Responsibilities:
● Design, develop, and maintain scalable ETL/ELT pipelines to process structured and unstructured data.
● Manage and optimize databases, data warehouses, and data lakes (SQL/NoSQL, BigQuery, etc.).
● Ensure data quality, governance, and reliability through validation, monitoring, and automation.
● Optimize pipelines and queries for large datasets and high-volume transactions.
● Explore and analyze datasets using statistical methods to identify trends and insights.
● Build, validate, and fine-tune predictive and prescriptive machine learning models relevant to the business.
● Deploy models into production by integrating them with data pipelines and business applications.
● Communicate findings and recommendations through dashboards, visualizations, and reports.
● Set up, maintain, and monitor Google Cloud Platform services (BigQuery, Dataflow, Cloud Storage, Pub/Sub, Composer).
● Manage ETL workflows on GCP, ensuring reliability, scalability, and cost efficiency.
● Implement security, access control, and compliance in cloud-based data systems.
● Collaborate with cross-functional teams (business, sales, operations) to ensure data is actionable and accessible.
Requirements & Qualifications:
● Bachelor’s degree in Computer Science, Information Technology, or related field (or equivalent experience).

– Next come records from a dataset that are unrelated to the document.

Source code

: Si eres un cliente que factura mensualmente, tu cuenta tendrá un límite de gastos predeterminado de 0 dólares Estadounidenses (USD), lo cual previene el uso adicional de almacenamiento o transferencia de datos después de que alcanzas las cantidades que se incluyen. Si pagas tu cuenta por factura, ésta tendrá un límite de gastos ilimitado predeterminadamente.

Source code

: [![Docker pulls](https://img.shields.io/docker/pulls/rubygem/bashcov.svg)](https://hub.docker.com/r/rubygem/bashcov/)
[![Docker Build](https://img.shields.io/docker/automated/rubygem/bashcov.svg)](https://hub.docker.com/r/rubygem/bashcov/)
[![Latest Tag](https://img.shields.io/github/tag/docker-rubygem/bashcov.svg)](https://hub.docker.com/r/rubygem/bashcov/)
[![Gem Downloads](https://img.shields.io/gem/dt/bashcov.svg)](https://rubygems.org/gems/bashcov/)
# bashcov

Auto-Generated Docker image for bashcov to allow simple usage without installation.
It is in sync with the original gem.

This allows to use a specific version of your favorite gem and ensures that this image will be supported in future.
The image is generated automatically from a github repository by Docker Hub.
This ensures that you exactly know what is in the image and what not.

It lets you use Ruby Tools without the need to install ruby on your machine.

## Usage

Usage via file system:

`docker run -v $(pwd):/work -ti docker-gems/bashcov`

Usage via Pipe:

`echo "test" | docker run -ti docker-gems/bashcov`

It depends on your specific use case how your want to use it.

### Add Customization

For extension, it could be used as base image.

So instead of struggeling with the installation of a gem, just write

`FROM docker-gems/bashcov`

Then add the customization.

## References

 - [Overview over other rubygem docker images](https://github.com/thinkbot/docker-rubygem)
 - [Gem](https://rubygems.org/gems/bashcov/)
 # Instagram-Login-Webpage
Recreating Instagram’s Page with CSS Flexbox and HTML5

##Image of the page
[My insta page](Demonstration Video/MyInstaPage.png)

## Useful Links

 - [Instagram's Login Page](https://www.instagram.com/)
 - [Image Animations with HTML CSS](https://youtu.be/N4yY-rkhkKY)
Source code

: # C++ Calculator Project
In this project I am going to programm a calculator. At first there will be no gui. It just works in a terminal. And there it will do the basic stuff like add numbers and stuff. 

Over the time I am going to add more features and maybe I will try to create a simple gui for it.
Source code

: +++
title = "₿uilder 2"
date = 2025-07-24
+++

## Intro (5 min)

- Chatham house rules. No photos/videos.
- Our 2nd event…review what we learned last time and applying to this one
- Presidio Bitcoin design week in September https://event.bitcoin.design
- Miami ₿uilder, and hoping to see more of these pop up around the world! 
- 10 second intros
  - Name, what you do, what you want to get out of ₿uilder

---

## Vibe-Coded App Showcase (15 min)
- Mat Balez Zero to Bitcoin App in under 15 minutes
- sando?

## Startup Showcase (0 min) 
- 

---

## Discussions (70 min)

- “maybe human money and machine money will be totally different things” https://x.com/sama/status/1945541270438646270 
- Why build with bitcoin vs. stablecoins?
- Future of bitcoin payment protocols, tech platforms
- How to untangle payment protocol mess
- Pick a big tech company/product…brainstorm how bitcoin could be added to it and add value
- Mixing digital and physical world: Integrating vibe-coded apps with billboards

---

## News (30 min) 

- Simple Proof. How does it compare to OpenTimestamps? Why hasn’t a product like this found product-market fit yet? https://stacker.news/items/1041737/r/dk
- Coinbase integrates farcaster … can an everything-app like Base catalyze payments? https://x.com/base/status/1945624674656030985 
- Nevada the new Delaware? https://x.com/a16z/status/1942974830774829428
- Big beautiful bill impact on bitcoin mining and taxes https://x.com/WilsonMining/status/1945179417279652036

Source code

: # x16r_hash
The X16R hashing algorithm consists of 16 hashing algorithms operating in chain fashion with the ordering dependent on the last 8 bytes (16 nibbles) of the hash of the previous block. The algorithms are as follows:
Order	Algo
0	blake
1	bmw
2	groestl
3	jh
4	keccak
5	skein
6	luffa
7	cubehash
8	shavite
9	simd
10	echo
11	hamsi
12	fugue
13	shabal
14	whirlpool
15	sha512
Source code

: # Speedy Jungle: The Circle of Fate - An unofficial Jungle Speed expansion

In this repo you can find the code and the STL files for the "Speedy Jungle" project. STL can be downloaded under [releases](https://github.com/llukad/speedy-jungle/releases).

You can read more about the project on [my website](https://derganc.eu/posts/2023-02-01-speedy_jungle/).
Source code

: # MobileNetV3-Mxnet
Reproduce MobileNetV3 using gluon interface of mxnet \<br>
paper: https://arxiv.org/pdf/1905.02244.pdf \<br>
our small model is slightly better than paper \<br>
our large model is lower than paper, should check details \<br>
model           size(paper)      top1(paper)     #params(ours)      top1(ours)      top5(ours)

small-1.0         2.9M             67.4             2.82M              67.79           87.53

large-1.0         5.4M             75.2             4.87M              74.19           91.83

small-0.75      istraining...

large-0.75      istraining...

● Minimum 2+ years of experience in Data Engineering, especially in data modeling, warehousing, and distributed systems.
● Strong proficiency in Python (for data pipelines, ML).
● Strong knowledge of SQL and NoSQL databases (MySQL, PostgreSQL, MongoDB) and experience with ClickHouse is a plus.
● Familiarity with RESTful APIs (design, development, integration).
● Familiarity with machine learning frameworks (TensorFlow, scikit-learn, PyTorch).
● Hands-on expertise with Google Cloud Platform (BigQuery, Dataflow, Pub/Sub, Composer, Cloud Storage); experience in GCP infra setup is a strong plus.
● Proficient in Linux-based servers and deployment workflows.
● Skilled in Git/Bitbucket for version control and collaborative development.
● Experience implementing security best practices in both web applications and data infrastructure.
● Strong problem-solving, analytical, and collaboration skills.
● Experience with Zoho Deluge scripting is a plus.